Reconoce las señales de alarma que necesitan revisión médica
Una parte importante del cuidado menstrual es saber diferenciar entre variaciones normales y señales que merecen una consulta médica. Ninguna de las siguientes debería normalizarse sin revisión:
● Sangrado tan abundante que implica cambiar el producto cada una o dos horas.
● Dolor menstrual que impide hacer actividades cotidianas.
● Ciclos muy irregulares, mucho más cortos o más largos que el rango habitual.
● Sangrado entre periodos, fuera de la menstruación esperada.
● Ausencia de periodo durante varios ciclos sin una causa identificada.
Conocer estos signos puede ayudarte a decidir cuándo es momento de acudir al medico, pue algunos están relacionados con condiciones como la endometriosis o el síndrome ovárico metabólico poliendocrino (SOMP), que solo un profesional de la salud puede diagnosticar.
Muchas personas conviven durante años con síntomas que asumieron como “normales” simplemente porque nadie les dijo lo contrario, y esa es exactamente la brecha que este hábito busca cerrar.
Considera los productos reutilizables
Copa menstrual, ropa interior menstrual y toallas de tela comparten un mismo principio. Se lavan y se usan de nuevo, ciclo tras ciclo, y esa característica trae muchos beneficios.
Generan mucho menos residuo que los productos desechables. A mediano plazo también representan un ahorro considerable, porque un mismo producto reemplaza a decenas de unidades desechables por ciclo. Y en el día a día, muchas personas los encuentran más cómodos, porque, colocados correctamente, se notan menos.
Adoptarlos implica aprender un par de cuidados nuevos: esterilizar la copa entre ciclos, lavar la ropa interior con agua fría antes de un lavado normal y dejar secar bien las toallas de tela para evitar humedad. Hoy es sencillo encontrar productos para la salud menstrual pensados específicamente para quienes buscan dar este paso, con guías de uso incluidas para que la transición sea más simple.

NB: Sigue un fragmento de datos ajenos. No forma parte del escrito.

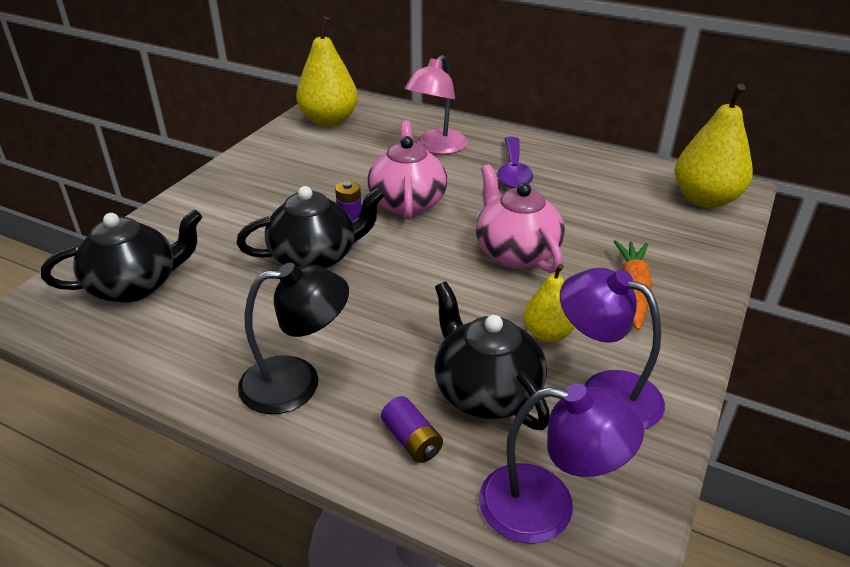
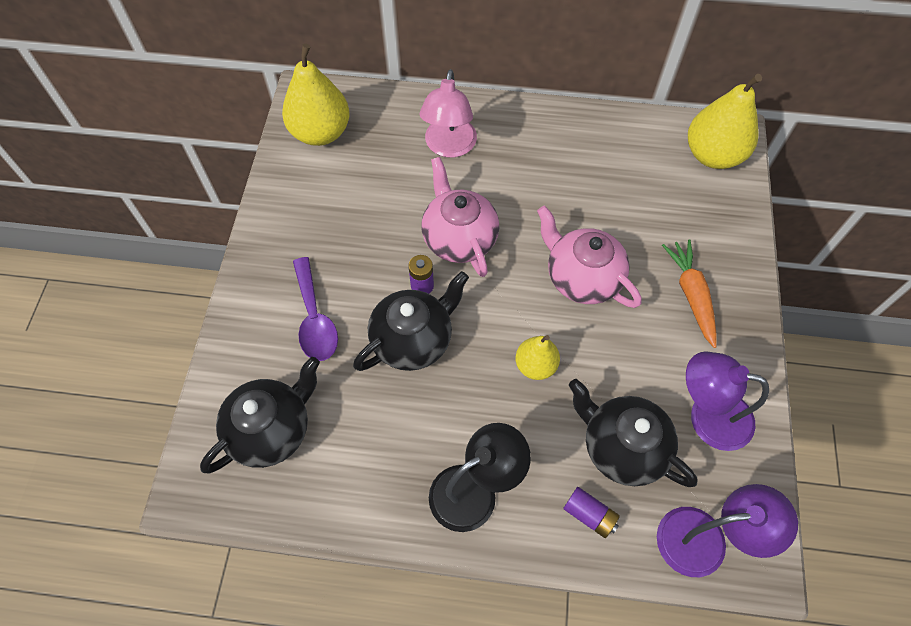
camera: 20 degrees left, 25 degrees up
(513, 171) = (536, 164): purple spoon -> purple spoon (315, 319)
(547, 334) = (644, 368): yellow pear -> yellow pear (535, 365)

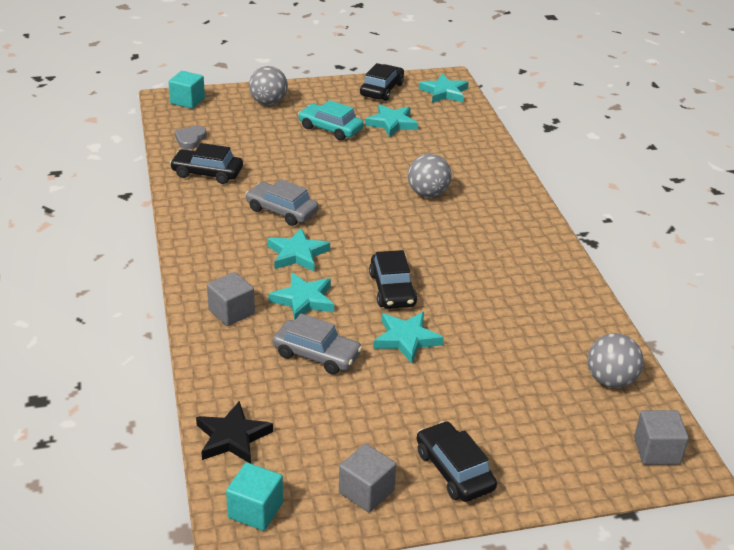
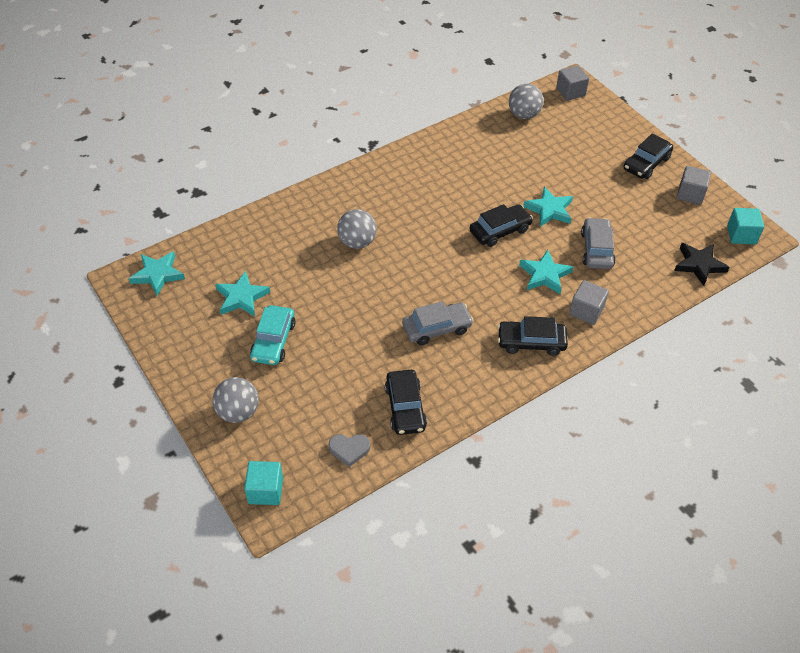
camera: 110 degrees left, 15 degrees up
(282, 211) = (437, 328): grey car -> grey car turned 120 degrees counterclockwise
(297, 254) = (491, 297): turquoise star -> none
(382, 89) = (170, 325): black car -> black car (531, 342)

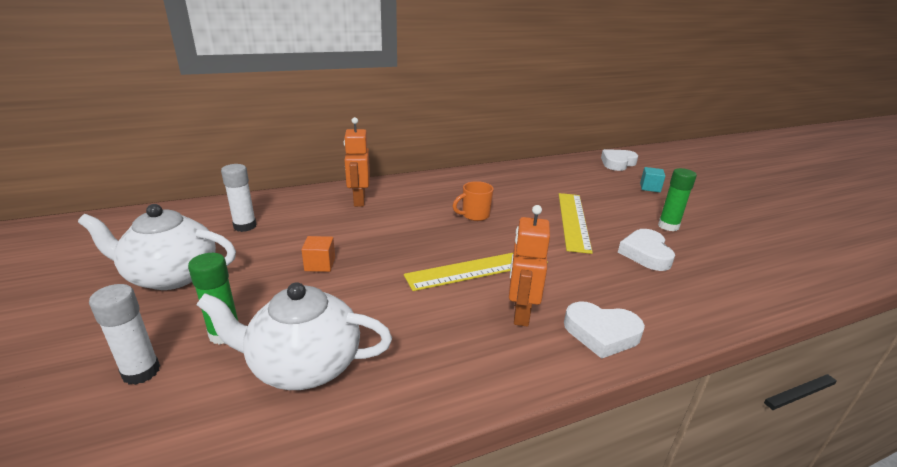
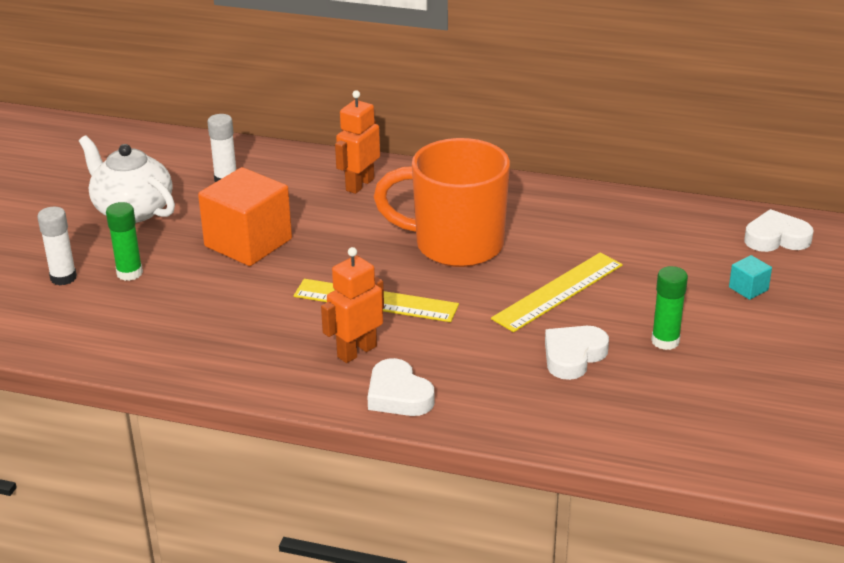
camera: 40 degrees right, 5 degrees up
(303, 365) = (157, 316): white teapot -> none
(320, 264) = (248, 243): orange cube -> orange cube, size x2.36
(474, 215) = (455, 245): orange mug -> orange mug, size x2.48

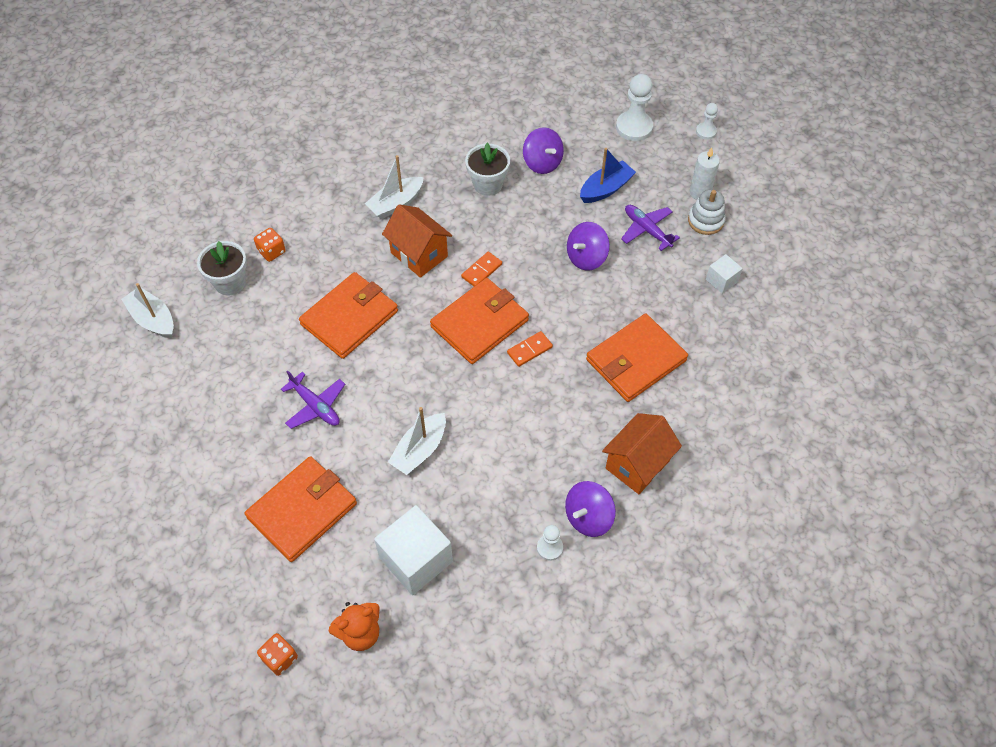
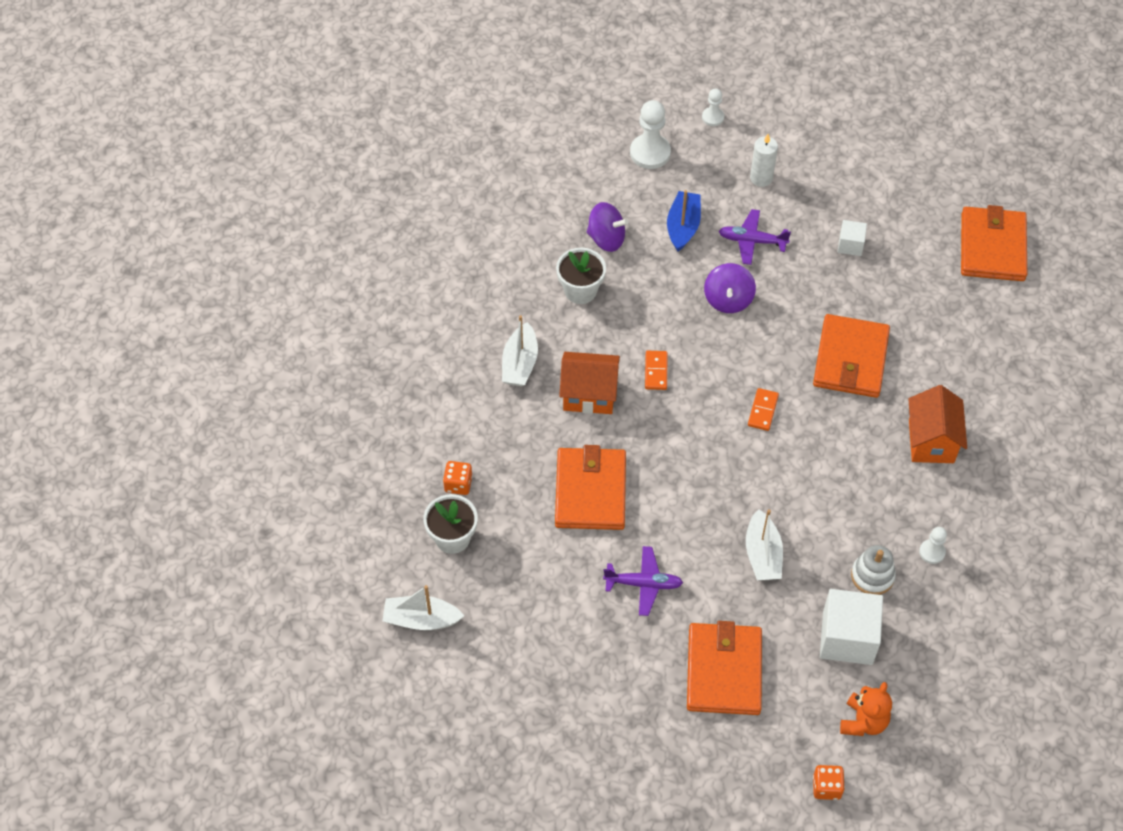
camera: 40 degrees left, 0 degrees up
(480, 323) = (701, 417): orange wallet -> orange wallet (992, 247)
(588, 517) = (936, 508): purple spinning top -> none
(705, 221) = (789, 200): white stacking toy -> white stacking toy (872, 576)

Ajusta descanso y actividad física según cómo te sientas
El cuerpo no rinde igual en todos los días del ciclo, y no hay nada malo en ajustar la actividad según cómo se siente cada quien. Bajar el ritmo en los días de más cansancio o dolor es una forma legítima de cuidado del cuerpo.
Al mismo tiempo, el movimiento suave puede ser un aliado durante la menstruación. Actividades como caminar, el yoga o el estiramiento pueden reducir la intensidad de los cólicos en algunas personas, además de mejorar el ánimo general durante esos días. La idea no es forzar una rutina intensa. Es escuchar qué necesita el cuerpo cada día, que a veces pedirá reposo y a veces una caminata corta.
Este hábito también implica soltar la culpa. Cancelar un plan, dormir una hora más o cambiar una rutina de ejercicio intensa por una sesión suave de estiramiento durante los días de mayor cansancio responde a una señal real del cuerpo, de la misma forma en que se ajustaría el ritmo ante cualquier otro síntoma físico.
Últimas recomendaciones
El valor de estos 7 hábitos está en la constancia. Registrar el ciclo un mes tras otro, ajustar la alimentación en los días de sangrado, mantener la higiene básica y prestar atención a las señales que el cuerpo manda son decisiones pequeñas que, sumadas durante años, se traducen en mejor salud menstrual a largo plazo.
Puedes partir revisando qué productos usas hoy y si siguen siendo los que mejor se adaptan a tu rutina actual. La tienda en línea de Lani reúne varias de las opciones reutilizables mencionadas en este artículo, junto con guías de uso para quienes recién empiezan a considerarlas.
Y ante cualquier señal de alarma de las mencionadas antes, la recomendación siempre es consultar a un profesional de la salud, en lugar de esperar a que el síntoma se resuelva solo.